> [TASK PROMPT]: Recast the records below as a numbered list with no blank lines. Leave the pictures out and keep only the time lines.

> [RECORDED INFORMATION]:
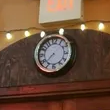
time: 7:37
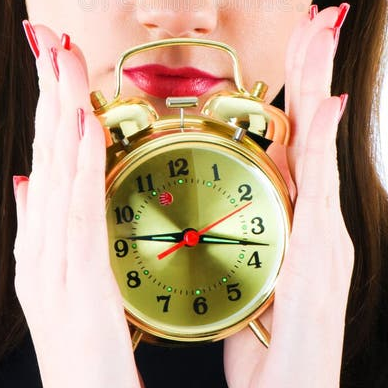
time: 9:17
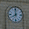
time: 7:59
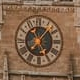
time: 5:06
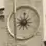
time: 9:01
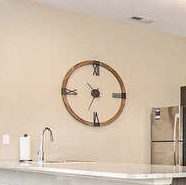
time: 10:33
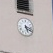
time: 5:18
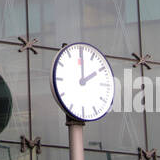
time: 2:00
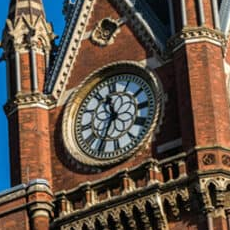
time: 11:35
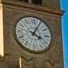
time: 4:04
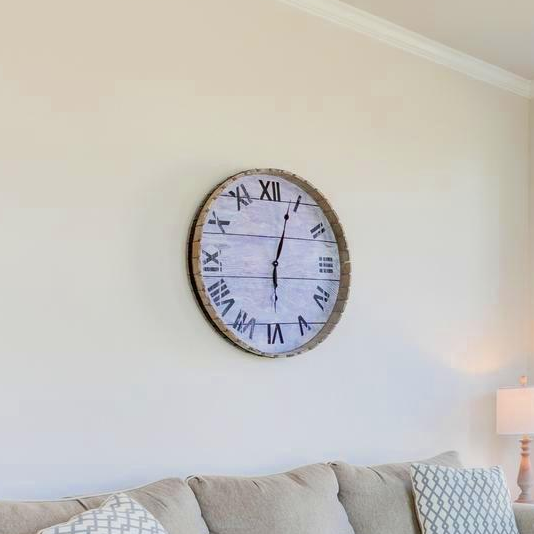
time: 6:03
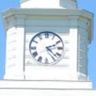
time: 2:22
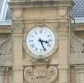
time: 3:26
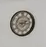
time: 2:15
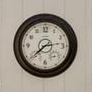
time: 2:38
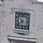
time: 10:39
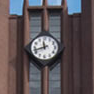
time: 11:42
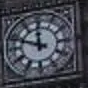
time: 11:48
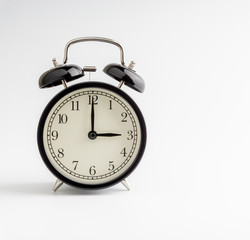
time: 3:00
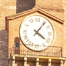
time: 4:06
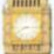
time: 8:14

> [RESPONSE BELOW]:
1. time: 7:37
2. time: 9:17
3. time: 7:59
4. time: 5:06
5. time: 9:01
6. time: 10:33
7. time: 5:18
8. time: 2:00
9. time: 11:35
10. time: 4:04
11. time: 6:03
12. time: 2:22
13. time: 3:26
14. time: 2:15
15. time: 2:38
16. time: 10:39
17. time: 11:42
18. time: 11:48
19. time: 3:00
20. time: 4:06
21. time: 8:14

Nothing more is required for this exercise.